If we wanted to timeout the allocation of the resource only, we might do

example7 :: (Socket -> IO a) -> IO a
example7 compute = do
  mask $ \restore -> do
    ms <- timeout someTimeout $ openHandshake'
    case ms of
      Nothing -> throwIO (userError "Server busy")
      Just s  -> do r <- try $ restore $ compute s
                    closeSocket s
                    case r of
                      Left ex -> throwIO (ex :: SomeException)
                      Right a -> return a

Exceptions are masked when we enter the scope of the timeout, and are unmasked only once we are inside the exception handler in openHandshake'–in other words, if a timeout happens, we are guaranteed to clean up the socket. The surrounding mask is however necessary. For example, suppose we are writing some unit tests and we are testing openHandshake'. This is wrong:

example8 :: IO ()
example8 = do 
  ms <- timeout someTimeout $ openHandshake'
  case ms of
    Just s  -> closeSocket s
    Nothing -> return ()

Even if we are sure that the example8 will not be interrupted by asynchronous exceptions, there is still a potential resource leak here: the timeout exception might be raised just after we leave the mask_ scope from openHandshake but just before we leave the timeout scope. If we are sure we don’t need to worry about other asynchronous exceptions we can write

example8 :: IO ()
example8 = do
  s <- mask_ $ timeout someTimeout $ openHandshake'
  case ms of
    Just s  -> closeSocket s
    Nothing -> return ()

although of course it might be better to simply write

example8 :: IO ()
example8 = 
  bracket (timeout someTimeout $ openHandshake')
          (\ms -> case ms of Just s  -> closeSocket s
                             Nothing -> return ())
          (\_ -> return ())

Conclusions

Making sure that resources are properly deallocated in the presence of asynchronous exceptions is difficult. It is very important to make sure that asynchronous exceptions are masked at crucial points; unmasking them at the point of calling a resource allocation function is not safe. If you nevertheless want to be able to timeout resource allocation, you need to make your resource allocation function interruptible.
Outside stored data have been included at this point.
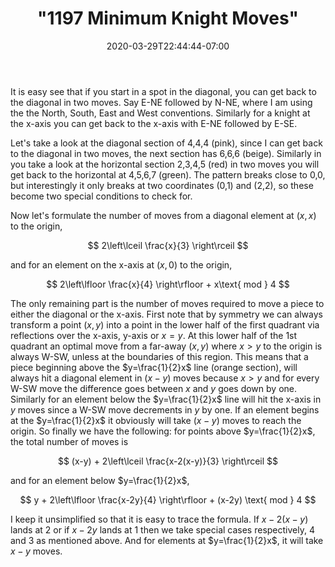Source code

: # -*- mode: org -*-
#+HUGO_BASE_DIR: ../..
#+HUGO_SECTION: posts
#+HUGO_WEIGHT: 2000
#+HUGO_AUTO_SET_LASTMOD: t
#+TITLE: "1197 Minimum Knight Moves"
#+DATE: 2020-03-29T22:44:44-07:00
#+HUGO_TAGS: leetcode
#+HUGO_CATEGORIES: leetcode
#+HUGO_MENU_off: :menu "main" :weight 2000
#+HUGO_CUSTOM_FRONT_MATTER: :foo bar :baz zoo :alpha 1 :beta "two words" :gamma 10 :mathjax true :toc true
#+HUGO_DRAFT: false

#+STARTUP: indent hidestars showall
[[file:/images/1197-knight/knights.svg]]

It is easy see that if you start in a spot in the diagonal, you can get back to
the diagonal in two moves. Say E-NE followed by N-NE, where I am using the the
North, South, East and West conventions. Similarly for a knight at the x-axis
you can get back to the x-axis with E-NE followed by E-SE.

Let's take a look at the diagonal section of 4,4,4 (pink), since I can get back
to the diagonal in two moves, the next section has 6,6,6 (beige). Similarly in
you take a look at the horizontal section 2,3,4,5 (red) in two moves you will
get back to the horizontal at 4,5,6,7 (green).  The pattern breaks close to 0,0,
but interestingly it only breaks at two coordinates (0,1) and (2,2), so these
become two special conditions to check for.

Now let's formulate the number of moves from a diagonal element at $(x,x)$ to
the origin,

\[
2\left\lceil \frac{x}{3} \right\rceil
\]

and for an element on the x-axis at $(x,0)$ to the origin,

\[
2\left\lfloor \frac{x}{4} \right\rfloor + x\text{ mod } 4
\]

The only remaining part is the number of moves required to move a piece to
either the diagonal or the x-axis. First note that by symmetry we can always
transform a point $(x,y)$ into a point in the lower half of the first quadrant
via reflections over the x-axis, y-axis or $x=y$. At this lower half of the 1st
quadrant an optimal move from a far-away $(x,y)$ where $x>y$ to the origin is
always W-SW, unless at the boundaries of this region. This means that a piece
beginning above the $y=\frac{1}{2}x$ line (orange section), will always hit a
diagonal element in $(x-y)$ moves because $x>y$ and for every W-SW move the
difference goes between $x$ and $y$ goes down by one. Similarly for an element
below the $y=\frac{1}{2}x$ line will hit the x-axis in $y$ moves since a W-SW
move decrements in $y$ by one. If an element begins at the $y=\frac{1}{2}x$ it
obviously will take $(x-y)$ moves to reach the origin. So finally we have the
following: for points above $y=\frac{1}{2}x$, the total number of moves is

\[
(x-y) + 2\left\lceil \frac{x-2(x-y)}{3} \right\rceil
\]

and for an element below $y=\frac{1}{2}x$,

\[
y + 2\left\lfloor \frac{x-2y}{4} \right\rfloor + (x-2y) \text{ mod } 4
\]

I keep it unsimplified so that it is easy to trace the formula. If $x-2(x-y)$
lands at 2 or if $x-2y$ lands at 1 then we take special cases respectively, 4
and 3 as mentioned above. And for elements at $y=\frac{1}{2}x$, it will take
$x-y$ moves.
For completeness’ sake, there are some other solutions that avoid the use of unsafeUnmask. One option is to thread the restore argument through (and compose multiple restore arguments if there are multiple nested calls to mask). This requires resource allocations to have a different signature, however, and it is very error prone: a single mask somewhere along the call chain where we forget to thread through the restore argument will mean the code is no longer interruptible. The other option is to run the code that we want to be interruptible in a separate thread, and wait for the thread to finish with, for example, a takeMVar. Getting this right is however no easy task, and it doesn’t change anything fundamentally anyway: rather than using unsafeUnmask we are now using a primitive interruptible operation; either way we introduce the possibility of exceptions even in the scope of mask_.

Finally, when your application does not fit the bracket pattern we have been using (implicitly or explicitly), you may want to have a look at resourcet and pipes or conduit, or my talk Lazy I/O and Alternatives in Haskell.